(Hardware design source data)
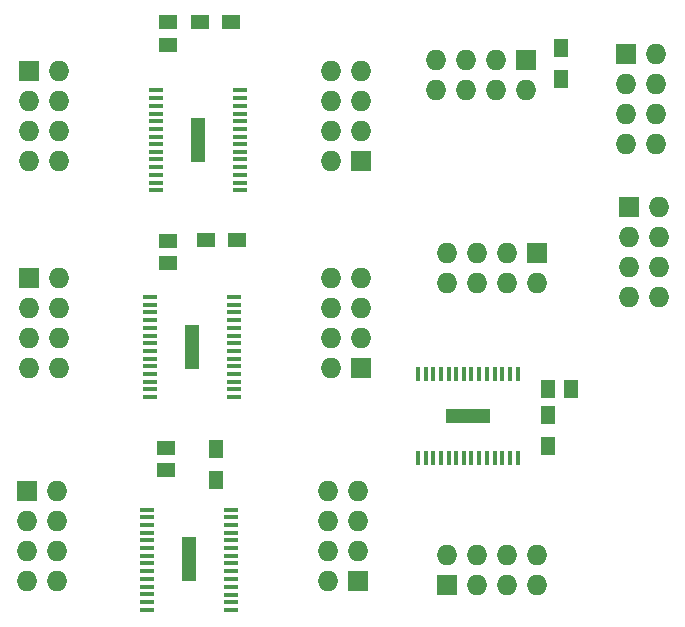
<source format=gts>
%FSLAX46Y46*%
G04 Gerber Fmt 4.6, Leading zero omitted, Abs format (unit mm)*
G04 Created by KiCad (PCBNEW (2014-jul-16 BZR unknown)-product) date Tue 14 Oct 2014 06:58:31 PM EDT*
%MOMM*%
G01*
G04 APERTURE LIST*
%ADD10C,0.100000*%
%ADD11R,1.198880X1.501140*%
%ADD12R,1.727200X1.727200*%
%ADD13O,1.727200X1.727200*%
%ADD14R,1.501140X1.198880*%
%ADD15R,1.498600X1.300480*%
%ADD16R,1.300480X1.498600*%
%ADD17R,0.406400X1.270000*%
%ADD18R,3.780000X1.200000*%
%ADD19R,1.270000X0.406400*%
%ADD20R,1.200000X3.780000*%
G04 APERTURE END LIST*
D10*
D11*
X161750000Y-62199520D03*
X161750000Y-64800480D03*
D12*
X116730000Y-64190000D03*
D13*
X119270000Y-64190000D03*
X116730000Y-66730000D03*
X119270000Y-66730000D03*
X116730000Y-69270000D03*
X119270000Y-69270000D03*
X116730000Y-71810000D03*
X119270000Y-71810000D03*
D12*
X116730000Y-81690000D03*
D13*
X119270000Y-81690000D03*
X116730000Y-84230000D03*
X119270000Y-84230000D03*
X116730000Y-86770000D03*
X119270000Y-86770000D03*
X116730000Y-89310000D03*
X119270000Y-89310000D03*
D12*
X116480000Y-99690000D03*
D13*
X119020000Y-99690000D03*
X116480000Y-102230000D03*
X119020000Y-102230000D03*
X116480000Y-104770000D03*
X119020000Y-104770000D03*
X116480000Y-107310000D03*
X119020000Y-107310000D03*
D12*
X159685000Y-79605000D03*
D13*
X159685000Y-82145000D03*
X157145000Y-79605000D03*
X157145000Y-82145000D03*
X154605000Y-79605000D03*
X154605000Y-82145000D03*
X152065000Y-79605000D03*
X152065000Y-82145000D03*
D12*
X144770000Y-71810000D03*
D13*
X142230000Y-71810000D03*
X144770000Y-69270000D03*
X142230000Y-69270000D03*
X144770000Y-66730000D03*
X142230000Y-66730000D03*
X144770000Y-64190000D03*
X142230000Y-64190000D03*
D12*
X144770000Y-89310000D03*
D13*
X142230000Y-89310000D03*
X144770000Y-86770000D03*
X142230000Y-86770000D03*
X144770000Y-84230000D03*
X142230000Y-84230000D03*
X144770000Y-81690000D03*
X142230000Y-81690000D03*
D12*
X144520000Y-107310000D03*
D13*
X141980000Y-107310000D03*
X144520000Y-104770000D03*
X141980000Y-104770000D03*
X144520000Y-102230000D03*
X141980000Y-102230000D03*
X144520000Y-99690000D03*
X141980000Y-99690000D03*
D12*
X152065000Y-107645000D03*
D13*
X152065000Y-105105000D03*
X154605000Y-107645000D03*
X154605000Y-105105000D03*
X157145000Y-107645000D03*
X157145000Y-105105000D03*
X159685000Y-107645000D03*
X159685000Y-105105000D03*
D14*
X131199520Y-60000000D03*
X133800480Y-60000000D03*
X131699520Y-78500000D03*
X134300480Y-78500000D03*
D11*
X132500000Y-96199520D03*
X132500000Y-98800480D03*
X160625000Y-93324520D03*
X160625000Y-95925480D03*
D15*
X128500000Y-60047500D03*
X128500000Y-61952500D03*
X128500000Y-78547500D03*
X128500000Y-80452500D03*
X128250000Y-96047500D03*
X128250000Y-97952500D03*
D16*
X160672500Y-91125000D03*
X162577500Y-91125000D03*
D12*
X167230000Y-62690000D03*
D13*
X169770000Y-62690000D03*
X167230000Y-65230000D03*
X169770000Y-65230000D03*
X167230000Y-67770000D03*
X169770000Y-67770000D03*
X167230000Y-70310000D03*
X169770000Y-70310000D03*
D12*
X167480000Y-75690000D03*
D13*
X170020000Y-75690000D03*
X167480000Y-78230000D03*
X170020000Y-78230000D03*
X167480000Y-80770000D03*
X170020000Y-80770000D03*
X167480000Y-83310000D03*
X170020000Y-83310000D03*
D12*
X158810000Y-63230000D03*
D13*
X158810000Y-65770000D03*
X156270000Y-63230000D03*
X156270000Y-65770000D03*
X153730000Y-63230000D03*
X153730000Y-65770000D03*
X151190000Y-63230000D03*
X151190000Y-65770000D03*
D17*
X158066000Y-89819000D03*
X157431000Y-89819000D03*
X156770600Y-89819000D03*
X156110200Y-89819000D03*
X155475200Y-89819000D03*
X154814800Y-89819000D03*
X154154400Y-89819000D03*
X153519400Y-89819000D03*
X152859000Y-89819000D03*
X152224000Y-89819000D03*
X151563600Y-89819000D03*
X150903200Y-89819000D03*
X150268200Y-89819000D03*
X149607800Y-89819000D03*
X149607800Y-96931000D03*
X150268200Y-96931000D03*
X150877800Y-96931000D03*
X151563600Y-96931000D03*
X152224000Y-96931000D03*
X152859000Y-96931000D03*
X153519400Y-96931000D03*
X154154400Y-96931000D03*
X154814800Y-96931000D03*
X155475200Y-96931000D03*
X156110200Y-96931000D03*
X156770600Y-96931000D03*
X157431000Y-96931000D03*
X158066000Y-96931000D03*
D18*
X153875000Y-93375000D03*
D19*
X126694000Y-101309000D03*
X126694000Y-101944000D03*
X126694000Y-102604400D03*
X126694000Y-103264800D03*
X126694000Y-103899800D03*
X126694000Y-104560200D03*
X126694000Y-105220600D03*
X126694000Y-105855600D03*
X126694000Y-106516000D03*
X126694000Y-107151000D03*
X126694000Y-107811400D03*
X126694000Y-108471800D03*
X126694000Y-109106800D03*
X126694000Y-109767200D03*
X133806000Y-109767200D03*
X133806000Y-109106800D03*
X133806000Y-108497200D03*
X133806000Y-107811400D03*
X133806000Y-107151000D03*
X133806000Y-106516000D03*
X133806000Y-105855600D03*
X133806000Y-105220600D03*
X133806000Y-104560200D03*
X133806000Y-103899800D03*
X133806000Y-103264800D03*
X133806000Y-102604400D03*
X133806000Y-101944000D03*
X133806000Y-101309000D03*
D20*
X130250000Y-105500000D03*
D19*
X126944000Y-83309000D03*
X126944000Y-83944000D03*
X126944000Y-84604400D03*
X126944000Y-85264800D03*
X126944000Y-85899800D03*
X126944000Y-86560200D03*
X126944000Y-87220600D03*
X126944000Y-87855600D03*
X126944000Y-88516000D03*
X126944000Y-89151000D03*
X126944000Y-89811400D03*
X126944000Y-90471800D03*
X126944000Y-91106800D03*
X126944000Y-91767200D03*
X134056000Y-91767200D03*
X134056000Y-91106800D03*
X134056000Y-90497200D03*
X134056000Y-89811400D03*
X134056000Y-89151000D03*
X134056000Y-88516000D03*
X134056000Y-87855600D03*
X134056000Y-87220600D03*
X134056000Y-86560200D03*
X134056000Y-85899800D03*
X134056000Y-85264800D03*
X134056000Y-84604400D03*
X134056000Y-83944000D03*
X134056000Y-83309000D03*
D20*
X130500000Y-87500000D03*
D19*
X127444000Y-65809000D03*
X127444000Y-66444000D03*
X127444000Y-67104400D03*
X127444000Y-67764800D03*
X127444000Y-68399800D03*
X127444000Y-69060200D03*
X127444000Y-69720600D03*
X127444000Y-70355600D03*
X127444000Y-71016000D03*
X127444000Y-71651000D03*
X127444000Y-72311400D03*
X127444000Y-72971800D03*
X127444000Y-73606800D03*
X127444000Y-74267200D03*
X134556000Y-74267200D03*
X134556000Y-73606800D03*
X134556000Y-72997200D03*
X134556000Y-72311400D03*
X134556000Y-71651000D03*
X134556000Y-71016000D03*
X134556000Y-70355600D03*
X134556000Y-69720600D03*
X134556000Y-69060200D03*
X134556000Y-68399800D03*
X134556000Y-67764800D03*
X134556000Y-67104400D03*
X134556000Y-66444000D03*
X134556000Y-65809000D03*
D20*
X131000000Y-70000000D03*
M02*

</source>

AIM OF THE EXERCISE —
Restate word for word the entries above, starting at the line with "X134300480Y-78500000D03*" and ending at the line with "X126694000Y-109767200D03*", inclusive, and no others.

RESPONSE TO THE TASK —
X134300480Y-78500000D03*
D11*
X132500000Y-96199520D03*
X132500000Y-98800480D03*
X160625000Y-93324520D03*
X160625000Y-95925480D03*
D15*
X128500000Y-60047500D03*
X128500000Y-61952500D03*
X128500000Y-78547500D03*
X128500000Y-80452500D03*
X128250000Y-96047500D03*
X128250000Y-97952500D03*
D16*
X160672500Y-91125000D03*
X162577500Y-91125000D03*
D12*
X167230000Y-62690000D03*
D13*
X169770000Y-62690000D03*
X167230000Y-65230000D03*
X169770000Y-65230000D03*
X167230000Y-67770000D03*
X169770000Y-67770000D03*
X167230000Y-70310000D03*
X169770000Y-70310000D03*
D12*
X167480000Y-75690000D03*
D13*
X170020000Y-75690000D03*
X167480000Y-78230000D03*
X170020000Y-78230000D03*
X167480000Y-80770000D03*
X170020000Y-80770000D03*
X167480000Y-83310000D03*
X170020000Y-83310000D03*
D12*
X158810000Y-63230000D03*
D13*
X158810000Y-65770000D03*
X156270000Y-63230000D03*
X156270000Y-65770000D03*
X153730000Y-63230000D03*
X153730000Y-65770000D03*
X151190000Y-63230000D03*
X151190000Y-65770000D03*
D17*
X158066000Y-89819000D03*
X157431000Y-89819000D03*
X156770600Y-89819000D03*
X156110200Y-89819000D03*
X155475200Y-89819000D03*
X154814800Y-89819000D03*
X154154400Y-89819000D03*
X153519400Y-89819000D03*
X152859000Y-89819000D03*
X152224000Y-89819000D03*
X151563600Y-89819000D03*
X150903200Y-89819000D03*
X150268200Y-89819000D03*
X149607800Y-89819000D03*
X149607800Y-96931000D03*
X150268200Y-96931000D03*
X150877800Y-96931000D03*
X151563600Y-96931000D03*
X152224000Y-96931000D03*
X152859000Y-96931000D03*
X153519400Y-96931000D03*
X154154400Y-96931000D03*
X154814800Y-96931000D03*
X155475200Y-96931000D03*
X156110200Y-96931000D03*
X156770600Y-96931000D03*
X157431000Y-96931000D03*
X158066000Y-96931000D03*
D18*
X153875000Y-93375000D03*
D19*
X126694000Y-101309000D03*
X126694000Y-101944000D03*
X126694000Y-102604400D03*
X126694000Y-103264800D03*
X126694000Y-103899800D03*
X126694000Y-104560200D03*
X126694000Y-105220600D03*
X126694000Y-105855600D03*
X126694000Y-106516000D03*
X126694000Y-107151000D03*
X126694000Y-107811400D03*
X126694000Y-108471800D03*
X126694000Y-109106800D03*
X126694000Y-109767200D03*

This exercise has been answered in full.